Operating profits from truck sales were $7 million compared with a loss of $54 million during the third quarter of 2016. Profits from the parts segment grew 3.3 percent to $157 million.
The growth was consistent with the direction the company provided at the close of the second quarter when it posted a loss led by a large write down of its used truck inventory and sluggish new vehicle sales.
The “results did a lot to help instill confidence in the turnaround underway at the company,” said Michael Baudendistel, a Stifel Financial Corp. analyst.
He raised his target price for the Navistar shares to $40. The company’s shares closed trading Wednesday at $36.29, a 7 percent gain.
Navistar’s “products are improved, [market] share has likely bottomed, costs are being cut aggressively, and the outlook is favorable,” Baudendistel said in a report to investors.
Walter Borst, Navistar’s chief financial officer, said the improved results were illustrative of the “benefits of addressing several of our legacy items that have weighed on our historical financial results.”
For example, the company has sold off a large inventory of used MaxxForce 13-liter engine trucks overseas and will have minimal used inventory remaining by the end of its 2018 fiscal year, said Ann Duignan, an analyst with J.P. Morgan Research.
Navistar revenues in the third quarter rose 6 percent to $2.2 billion compared with 2016, primarily due to an increase in truck sales.
Navistar also made the first deliveries of its International LT Series with the company’s new A26 12.4-liter engine, a product introduced in 2016 that was meant to re-capture customers lost over the diesel technology snafu.
The company said its new A26 engine is delivering as much as 9 percent better fuel efficiency.
The International RH Series, a regional haul truck featuring the same engine, also made its way to customers during the third quarter.
“We’re capturing a greater share of the Class 8 market and the medium duty market,” Clarke said. “Increased deliveries outpaced growth in the market for the quarter.”
Clarke said in addition to new product success, restructuring the business to remain competitive in the future was also a priority.

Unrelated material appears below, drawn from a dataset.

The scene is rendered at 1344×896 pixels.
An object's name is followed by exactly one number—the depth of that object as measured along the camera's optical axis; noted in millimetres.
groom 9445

This includes the company’s decision to cease production of its 9- and 10-liter engines at its Melrose Park, Illinois plant. Navistar said it did not want to spend money to redesign the engines to meet upcoming greenhouse gas emissions regulations.
Navistar’s alliance with Volkswagen truck and bus is also chugging along. The two companies will leverage their combined buying power and collaborate on various advanced technology ventures. Volkswagen closed a deal to purchase a 17 percent stake in Navistar for $256 million earlier this year, taking two seats on the company’s board of directors.

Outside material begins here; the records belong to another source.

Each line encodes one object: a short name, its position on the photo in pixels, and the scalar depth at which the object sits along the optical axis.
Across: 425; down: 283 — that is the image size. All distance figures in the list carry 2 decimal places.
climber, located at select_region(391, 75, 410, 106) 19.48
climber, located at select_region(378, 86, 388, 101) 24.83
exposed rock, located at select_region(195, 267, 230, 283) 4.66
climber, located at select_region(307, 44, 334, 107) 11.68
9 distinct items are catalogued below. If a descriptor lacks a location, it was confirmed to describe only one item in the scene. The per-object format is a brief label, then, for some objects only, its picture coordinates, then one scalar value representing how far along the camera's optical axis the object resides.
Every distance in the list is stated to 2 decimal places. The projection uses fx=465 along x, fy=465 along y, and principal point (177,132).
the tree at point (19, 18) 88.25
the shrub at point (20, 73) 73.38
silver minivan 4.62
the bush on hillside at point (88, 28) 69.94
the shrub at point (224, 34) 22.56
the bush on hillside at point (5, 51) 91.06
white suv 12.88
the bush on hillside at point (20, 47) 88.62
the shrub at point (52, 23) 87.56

The company expects the industry will deliver between 305,000 units to 335,000 units of Class 6 through 8 trucks and buses in the U.S. and Canada for fiscal year 2017.
“It feels good to be in on more deals this year than we were this time last,” said Clarke. “And although the market remains competitive, we believe our investment in new trucks, buses and engines puts us in the best position that I’ve seen during my years at the company.”